"""
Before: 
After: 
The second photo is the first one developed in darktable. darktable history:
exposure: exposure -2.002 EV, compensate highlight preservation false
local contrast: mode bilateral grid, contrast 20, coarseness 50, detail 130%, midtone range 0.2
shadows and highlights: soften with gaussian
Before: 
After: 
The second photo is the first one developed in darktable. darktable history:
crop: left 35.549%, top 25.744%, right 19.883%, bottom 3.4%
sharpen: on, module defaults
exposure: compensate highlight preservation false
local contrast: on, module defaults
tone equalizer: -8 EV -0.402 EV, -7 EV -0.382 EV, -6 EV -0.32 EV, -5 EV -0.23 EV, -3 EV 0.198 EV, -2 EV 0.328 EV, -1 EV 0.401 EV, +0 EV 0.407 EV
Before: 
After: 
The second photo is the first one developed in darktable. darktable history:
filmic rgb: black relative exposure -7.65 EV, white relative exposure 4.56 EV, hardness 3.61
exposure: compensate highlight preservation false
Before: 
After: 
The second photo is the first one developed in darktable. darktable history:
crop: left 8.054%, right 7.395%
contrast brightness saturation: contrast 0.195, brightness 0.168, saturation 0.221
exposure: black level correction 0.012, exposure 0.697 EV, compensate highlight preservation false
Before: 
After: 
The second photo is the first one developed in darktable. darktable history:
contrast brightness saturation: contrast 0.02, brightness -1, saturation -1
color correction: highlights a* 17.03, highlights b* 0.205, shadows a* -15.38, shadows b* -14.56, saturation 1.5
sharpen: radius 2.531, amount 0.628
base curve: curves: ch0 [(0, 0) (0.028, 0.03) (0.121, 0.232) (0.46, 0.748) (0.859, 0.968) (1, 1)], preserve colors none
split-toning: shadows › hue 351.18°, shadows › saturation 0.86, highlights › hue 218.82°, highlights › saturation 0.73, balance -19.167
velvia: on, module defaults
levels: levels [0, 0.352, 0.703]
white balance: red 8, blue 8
"""
(DIRECTIONS FOR THIS TASK)
Can you copy out the material above word for word, from its very first line up to and including the line that contains "shadows and highlights: soften with gaussian", and nothing beyond it?

(COMPLETE OUTPUT)
Before: 
After: 
The second photo is the first one developed in darktable. darktable history:
exposure: exposure -2.002 EV, compensate highlight preservation false
local contrast: mode bilateral grid, contrast 20, coarseness 50, detail 130%, midtone range 0.2
shadows and highlights: soften with gaussian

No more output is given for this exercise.